--- What needs to be done ---
Whatever the data contains, copy all of it exactly.

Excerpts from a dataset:
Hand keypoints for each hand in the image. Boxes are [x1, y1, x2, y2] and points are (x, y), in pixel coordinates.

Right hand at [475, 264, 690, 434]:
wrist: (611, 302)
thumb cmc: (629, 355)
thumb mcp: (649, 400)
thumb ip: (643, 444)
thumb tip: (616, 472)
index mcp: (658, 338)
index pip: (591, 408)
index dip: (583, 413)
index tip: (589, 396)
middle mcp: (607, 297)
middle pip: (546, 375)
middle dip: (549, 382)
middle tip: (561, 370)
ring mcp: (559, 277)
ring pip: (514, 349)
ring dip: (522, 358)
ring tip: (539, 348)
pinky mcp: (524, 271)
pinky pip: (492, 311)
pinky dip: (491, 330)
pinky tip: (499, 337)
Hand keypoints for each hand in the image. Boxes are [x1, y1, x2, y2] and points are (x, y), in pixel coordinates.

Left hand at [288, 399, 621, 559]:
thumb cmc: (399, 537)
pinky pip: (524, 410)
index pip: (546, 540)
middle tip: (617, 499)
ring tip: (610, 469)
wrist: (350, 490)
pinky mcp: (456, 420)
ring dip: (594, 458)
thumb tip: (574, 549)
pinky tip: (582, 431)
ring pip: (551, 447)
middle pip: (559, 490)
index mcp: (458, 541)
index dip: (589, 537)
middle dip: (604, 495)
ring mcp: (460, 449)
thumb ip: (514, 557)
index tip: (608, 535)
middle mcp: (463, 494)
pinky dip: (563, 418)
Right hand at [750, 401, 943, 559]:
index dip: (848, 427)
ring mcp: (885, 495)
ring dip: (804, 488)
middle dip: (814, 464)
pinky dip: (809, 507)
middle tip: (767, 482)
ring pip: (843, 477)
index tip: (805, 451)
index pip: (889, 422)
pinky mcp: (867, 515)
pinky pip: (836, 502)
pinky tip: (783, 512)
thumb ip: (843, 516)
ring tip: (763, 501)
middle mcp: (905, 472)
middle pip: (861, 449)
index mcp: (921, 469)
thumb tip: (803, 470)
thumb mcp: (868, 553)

--- Task answer ---
Hand keypoints for each hand in the image. Boxes are [x1, y1, x2, y2] and points are (x, y), in pixel coordinates.

Right hand at [475, 264, 690, 434]:
wrist: (611, 302)
thumb cmc: (629, 355)
thumb mcp: (649, 400)
thumb ip: (643, 444)
thumb tip: (616, 472)
index mcp: (658, 338)
index pip: (591, 408)
index dip: (583, 413)
index tip: (589, 396)
middle mcp: (607, 297)
middle pip: (546, 375)
middle dip: (549, 382)
middle tip: (561, 370)
ring mcp: (559, 277)
ring pip: (514, 349)
ring dip: (522, 358)
ring tip: (539, 348)
pinky mcp: (524, 271)
pinky pip: (492, 311)
pinky dip: (491, 330)
pinky tip: (499, 337)
Hand keypoints for each hand in the image. Boxes are [x1, y1, x2, y2] and points are (x, y), in pixel coordinates.

Left hand at [288, 399, 621, 559]:
thumb cmc: (399, 537)
pinky pip: (524, 410)
index pip: (546, 540)
middle tip: (617, 499)
ring tip: (610, 469)
wrist: (350, 490)
pinky mcp: (456, 420)
ring dip: (594, 458)
thumb tip: (574, 549)
pinky tip: (582, 431)
ring pip: (551, 447)
middle pip: (559, 490)
index mcp: (458, 541)
index dip: (589, 537)
middle dip: (604, 495)
ring mcp: (460, 449)
thumb ip: (514, 557)
index tip: (608, 535)
middle mcp: (463, 494)
pinky dip: (563, 418)
Right hand at [750, 401, 943, 559]:
index dip: (848, 427)
ring mcp: (885, 495)
ring dip: (804, 488)
middle dip: (814, 464)
pinky dip: (809, 507)
middle tip: (767, 482)
ring pip: (843, 477)
index tip: (805, 451)
index pip: (889, 422)
pinky mcp: (867, 515)
pinky pip: (836, 502)
pinky tip: (783, 512)
thumb ip: (843, 516)
ring tip: (763, 501)
middle mcp: (905, 472)
middle pip: (861, 449)
index mcp: (921, 469)
thumb tip: (803, 470)
thumb mcp: (868, 553)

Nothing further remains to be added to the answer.